──────── EXERCISE INPUTS ────────
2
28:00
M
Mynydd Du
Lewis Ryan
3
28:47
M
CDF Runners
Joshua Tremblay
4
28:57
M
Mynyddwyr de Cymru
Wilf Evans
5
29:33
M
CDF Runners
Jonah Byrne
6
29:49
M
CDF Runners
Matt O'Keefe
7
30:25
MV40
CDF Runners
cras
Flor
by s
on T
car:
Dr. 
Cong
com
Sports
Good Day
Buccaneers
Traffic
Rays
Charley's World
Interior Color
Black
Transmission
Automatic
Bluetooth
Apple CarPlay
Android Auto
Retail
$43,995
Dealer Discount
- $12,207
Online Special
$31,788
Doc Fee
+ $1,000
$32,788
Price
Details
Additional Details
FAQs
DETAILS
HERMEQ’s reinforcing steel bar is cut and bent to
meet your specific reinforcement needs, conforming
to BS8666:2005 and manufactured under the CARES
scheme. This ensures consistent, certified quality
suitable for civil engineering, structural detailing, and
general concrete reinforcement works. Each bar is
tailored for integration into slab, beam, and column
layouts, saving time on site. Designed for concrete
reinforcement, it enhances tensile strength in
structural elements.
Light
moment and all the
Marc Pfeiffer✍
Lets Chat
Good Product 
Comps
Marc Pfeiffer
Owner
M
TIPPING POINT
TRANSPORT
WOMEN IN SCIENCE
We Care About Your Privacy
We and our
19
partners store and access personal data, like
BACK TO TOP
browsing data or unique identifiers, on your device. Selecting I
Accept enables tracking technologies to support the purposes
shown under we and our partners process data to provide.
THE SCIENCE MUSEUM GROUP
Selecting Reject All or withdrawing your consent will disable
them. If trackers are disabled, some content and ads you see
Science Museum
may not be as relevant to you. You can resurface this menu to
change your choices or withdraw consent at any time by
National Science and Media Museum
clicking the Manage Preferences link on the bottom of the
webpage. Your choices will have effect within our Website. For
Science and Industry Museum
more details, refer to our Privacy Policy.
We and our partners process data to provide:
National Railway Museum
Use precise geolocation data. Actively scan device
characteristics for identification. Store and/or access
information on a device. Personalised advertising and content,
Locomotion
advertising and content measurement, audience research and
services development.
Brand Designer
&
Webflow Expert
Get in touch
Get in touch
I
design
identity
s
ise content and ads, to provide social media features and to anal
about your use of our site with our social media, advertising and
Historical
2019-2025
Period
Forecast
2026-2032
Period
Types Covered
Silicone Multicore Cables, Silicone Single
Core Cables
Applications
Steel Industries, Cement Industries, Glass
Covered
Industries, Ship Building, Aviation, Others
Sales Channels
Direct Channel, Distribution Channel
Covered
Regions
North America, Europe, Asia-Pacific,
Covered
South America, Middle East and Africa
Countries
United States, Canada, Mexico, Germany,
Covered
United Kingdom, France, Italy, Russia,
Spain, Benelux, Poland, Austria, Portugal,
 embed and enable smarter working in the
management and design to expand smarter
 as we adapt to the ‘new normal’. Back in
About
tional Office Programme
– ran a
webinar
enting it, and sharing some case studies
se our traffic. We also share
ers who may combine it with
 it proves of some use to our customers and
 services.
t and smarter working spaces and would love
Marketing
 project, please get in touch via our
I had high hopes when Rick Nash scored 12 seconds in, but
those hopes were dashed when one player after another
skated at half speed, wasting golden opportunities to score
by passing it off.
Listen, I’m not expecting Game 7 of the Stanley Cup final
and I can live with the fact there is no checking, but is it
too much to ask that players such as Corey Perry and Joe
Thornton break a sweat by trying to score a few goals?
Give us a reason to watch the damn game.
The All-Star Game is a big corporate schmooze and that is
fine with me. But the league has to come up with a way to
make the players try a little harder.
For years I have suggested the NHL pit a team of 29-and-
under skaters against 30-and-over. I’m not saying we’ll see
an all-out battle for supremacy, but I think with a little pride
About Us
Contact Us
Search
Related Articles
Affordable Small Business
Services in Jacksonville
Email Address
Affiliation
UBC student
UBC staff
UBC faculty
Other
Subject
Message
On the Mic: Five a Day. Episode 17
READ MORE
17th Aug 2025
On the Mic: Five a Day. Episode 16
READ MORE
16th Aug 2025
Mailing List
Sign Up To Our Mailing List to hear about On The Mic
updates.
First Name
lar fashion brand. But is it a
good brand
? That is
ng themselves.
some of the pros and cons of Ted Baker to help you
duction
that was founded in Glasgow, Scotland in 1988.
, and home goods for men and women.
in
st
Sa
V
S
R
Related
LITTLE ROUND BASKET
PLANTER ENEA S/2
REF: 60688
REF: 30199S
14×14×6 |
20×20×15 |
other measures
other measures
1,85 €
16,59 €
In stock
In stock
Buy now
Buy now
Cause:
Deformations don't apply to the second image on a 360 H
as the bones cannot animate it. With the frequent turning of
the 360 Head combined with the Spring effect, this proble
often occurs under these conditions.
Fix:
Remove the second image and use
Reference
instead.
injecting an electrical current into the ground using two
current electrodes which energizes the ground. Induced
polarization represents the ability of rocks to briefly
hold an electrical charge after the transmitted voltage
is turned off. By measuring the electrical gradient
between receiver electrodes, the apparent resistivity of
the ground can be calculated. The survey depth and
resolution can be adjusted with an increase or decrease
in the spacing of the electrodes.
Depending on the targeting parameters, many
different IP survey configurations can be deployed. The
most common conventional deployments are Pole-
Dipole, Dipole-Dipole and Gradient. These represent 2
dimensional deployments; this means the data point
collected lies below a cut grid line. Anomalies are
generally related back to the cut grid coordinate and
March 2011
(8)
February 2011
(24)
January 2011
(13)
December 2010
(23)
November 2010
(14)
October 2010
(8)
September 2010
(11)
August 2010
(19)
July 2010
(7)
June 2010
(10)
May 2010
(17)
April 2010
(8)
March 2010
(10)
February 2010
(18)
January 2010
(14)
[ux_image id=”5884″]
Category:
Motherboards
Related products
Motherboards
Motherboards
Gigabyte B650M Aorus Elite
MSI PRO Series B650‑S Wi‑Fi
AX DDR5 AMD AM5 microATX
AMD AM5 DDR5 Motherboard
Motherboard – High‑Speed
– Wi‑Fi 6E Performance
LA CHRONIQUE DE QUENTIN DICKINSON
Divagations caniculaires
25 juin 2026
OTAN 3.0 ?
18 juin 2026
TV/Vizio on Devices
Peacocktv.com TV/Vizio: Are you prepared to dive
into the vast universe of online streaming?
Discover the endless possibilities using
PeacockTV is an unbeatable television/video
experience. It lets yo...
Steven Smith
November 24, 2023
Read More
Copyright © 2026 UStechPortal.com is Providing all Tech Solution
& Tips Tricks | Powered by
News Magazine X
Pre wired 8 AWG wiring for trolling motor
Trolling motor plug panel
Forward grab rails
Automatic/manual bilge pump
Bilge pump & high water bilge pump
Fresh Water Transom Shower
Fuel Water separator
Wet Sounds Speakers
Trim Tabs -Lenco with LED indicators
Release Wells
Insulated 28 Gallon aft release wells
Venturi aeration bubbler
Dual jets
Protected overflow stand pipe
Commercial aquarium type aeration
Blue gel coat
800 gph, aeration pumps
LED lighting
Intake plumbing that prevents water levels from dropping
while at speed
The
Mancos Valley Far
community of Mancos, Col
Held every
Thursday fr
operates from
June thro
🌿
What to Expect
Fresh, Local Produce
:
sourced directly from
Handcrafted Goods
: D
────────
__TASK GOAL__:
Return each entry without altering a single word.

__TASK SOLUTION__:
2
28:00
M
Mynydd Du
Lewis Ryan
3
28:47
M
CDF Runners
Joshua Tremblay
4
28:57
M
Mynyddwyr de Cymru
Wilf Evans
5
29:33
M
CDF Runners
Jonah Byrne
6
29:49
M
CDF Runners
Matt O'Keefe
7
30:25
MV40
CDF Runners
cras
Flor
by s
on T
car:
Dr. 
Cong
com
Sports
Good Day
Buccaneers
Traffic
Rays
Charley's World
Interior Color
Black
Transmission
Automatic
Bluetooth
Apple CarPlay
Android Auto
Retail
$43,995
Dealer Discount
- $12,207
Online Special
$31,788
Doc Fee
+ $1,000
$32,788
Price
Details
Additional Details
FAQs
DETAILS
HERMEQ’s reinforcing steel bar is cut and bent to
meet your specific reinforcement needs, conforming
to BS8666:2005 and manufactured under the CARES
scheme. This ensures consistent, certified quality
suitable for civil engineering, structural detailing, and
general concrete reinforcement works. Each bar is
tailored for integration into slab, beam, and column
layouts, saving time on site. Designed for concrete
reinforcement, it enhances tensile strength in
structural elements.
Light
moment and all the
Marc Pfeiffer✍
Lets Chat
Good Product 
Comps
Marc Pfeiffer
Owner
M
TIPPING POINT
TRANSPORT
WOMEN IN SCIENCE
We Care About Your Privacy
We and our
19
partners store and access personal data, like
BACK TO TOP
browsing data or unique identifiers, on your device. Selecting I
Accept enables tracking technologies to support the purposes
shown under we and our partners process data to provide.
THE SCIENCE MUSEUM GROUP
Selecting Reject All or withdrawing your consent will disable
them. If trackers are disabled, some content and ads you see
Science Museum
may not be as relevant to you. You can resurface this menu to
change your choices or withdraw consent at any time by
National Science and Media Museum
clicking the Manage Preferences link on the bottom of the
webpage. Your choices will have effect within our Website. For
Science and Industry Museum
more details, refer to our Privacy Policy.
We and our partners process data to provide:
National Railway Museum
Use precise geolocation data. Actively scan device
characteristics for identification. Store and/or access
information on a device. Personalised advertising and content,
Locomotion
advertising and content measurement, audience research and
services development.
Brand Designer
&
Webflow Expert
Get in touch
Get in touch
I
design
identity
s
ise content and ads, to provide social media features and to anal
about your use of our site with our social media, advertising and
Historical
2019-2025
Period
Forecast
2026-2032
Period
Types Covered
Silicone Multicore Cables, Silicone Single
Core Cables
Applications
Steel Industries, Cement Industries, Glass
Covered
Industries, Ship Building, Aviation, Others
Sales Channels
Direct Channel, Distribution Channel
Covered
Regions
North America, Europe, Asia-Pacific,
Covered
South America, Middle East and Africa
Countries
United States, Canada, Mexico, Germany,
Covered
United Kingdom, France, Italy, Russia,
Spain, Benelux, Poland, Austria, Portugal,
 embed and enable smarter working in the
management and design to expand smarter
 as we adapt to the ‘new normal’. Back in
About
tional Office Programme
– ran a
webinar
enting it, and sharing some case studies
se our traffic. We also share
ers who may combine it with
 it proves of some use to our customers and
 services.
t and smarter working spaces and would love
Marketing
 project, please get in touch via our
I had high hopes when Rick Nash scored 12 seconds in, but
those hopes were dashed when one player after another
skated at half speed, wasting golden opportunities to score
by passing it off.
Listen, I’m not expecting Game 7 of the Stanley Cup final
and I can live with the fact there is no checking, but is it
too much to ask that players such as Corey Perry and Joe
Thornton break a sweat by trying to score a few goals?
Give us a reason to watch the damn game.
The All-Star Game is a big corporate schmooze and that is
fine with me. But the league has to come up with a way to
make the players try a little harder.
For years I have suggested the NHL pit a team of 29-and-
under skaters against 30-and-over. I’m not saying we’ll see
an all-out battle for supremacy, but I think with a little pride
About Us
Contact Us
Search
Related Articles
Affordable Small Business
Services in Jacksonville
Email Address
Affiliation
UBC student
UBC staff
UBC faculty
Other
Subject
Message
On the Mic: Five a Day. Episode 17
READ MORE
17th Aug 2025
On the Mic: Five a Day. Episode 16
READ MORE
16th Aug 2025
Mailing List
Sign Up To Our Mailing List to hear about On The Mic
updates.
First Name
lar fashion brand. But is it a
good brand
? That is
ng themselves.
some of the pros and cons of Ted Baker to help you
duction
that was founded in Glasgow, Scotland in 1988.
, and home goods for men and women.
in
st
Sa
V
S
R
Related
LITTLE ROUND BASKET
PLANTER ENEA S/2
REF: 60688
REF: 30199S
14×14×6 |
20×20×15 |
other measures
other measures
1,85 €
16,59 €
In stock
In stock
Buy now
Buy now
Cause:
Deformations don't apply to the second image on a 360 H
as the bones cannot animate it. With the frequent turning of
the 360 Head combined with the Spring effect, this proble
often occurs under these conditions.
Fix:
Remove the second image and use
Reference
instead.
injecting an electrical current into the ground using two
current electrodes which energizes the ground. Induced
polarization represents the ability of rocks to briefly
hold an electrical charge after the transmitted voltage
is turned off. By measuring the electrical gradient
between receiver electrodes, the apparent resistivity of
the ground can be calculated. The survey depth and
resolution can be adjusted with an increase or decrease
in the spacing of the electrodes.
Depending on the targeting parameters, many
different IP survey configurations can be deployed. The
most common conventional deployments are Pole-
Dipole, Dipole-Dipole and Gradient. These represent 2
dimensional deployments; this means the data point
collected lies below a cut grid line. Anomalies are
generally related back to the cut grid coordinate and
March 2011
(8)
February 2011
(24)
January 2011
(13)
December 2010
(23)
November 2010
(14)
October 2010
(8)
September 2010
(11)
August 2010
(19)
July 2010
(7)
June 2010
(10)
May 2010
(17)
April 2010
(8)
March 2010
(10)
February 2010
(18)
January 2010
(14)
[ux_image id=”5884″]
Category:
Motherboards
Related products
Motherboards
Motherboards
Gigabyte B650M Aorus Elite
MSI PRO Series B650‑S Wi‑Fi
AX DDR5 AMD AM5 microATX
AMD AM5 DDR5 Motherboard
Motherboard – High‑Speed
– Wi‑Fi 6E Performance
LA CHRONIQUE DE QUENTIN DICKINSON
Divagations caniculaires
25 juin 2026
OTAN 3.0 ?
18 juin 2026
TV/Vizio on Devices
Peacocktv.com TV/Vizio: Are you prepared to dive
into the vast universe of online streaming?
Discover the endless possibilities using
PeacockTV is an unbeatable television/video
experience. It lets yo...
Steven Smith
November 24, 2023
Read More
Copyright © 2026 UStechPortal.com is Providing all Tech Solution
& Tips Tricks | Powered by
News Magazine X
Pre wired 8 AWG wiring for trolling motor
Trolling motor plug panel
Forward grab rails
Automatic/manual bilge pump
Bilge pump & high water bilge pump
Fresh Water Transom Shower
Fuel Water separator
Wet Sounds Speakers
Trim Tabs -Lenco with LED indicators
Release Wells
Insulated 28 Gallon aft release wells
Venturi aeration bubbler
Dual jets
Protected overflow stand pipe
Commercial aquarium type aeration
Blue gel coat
800 gph, aeration pumps
LED lighting
Intake plumbing that prevents water levels from dropping
while at speed
The
Mancos Valley Far
community of Mancos, Col
Held every
Thursday fr
operates from
June thro
🌿
What to Expect
Fresh, Local Produce
:
sourced directly from
Handcrafted Goods
: D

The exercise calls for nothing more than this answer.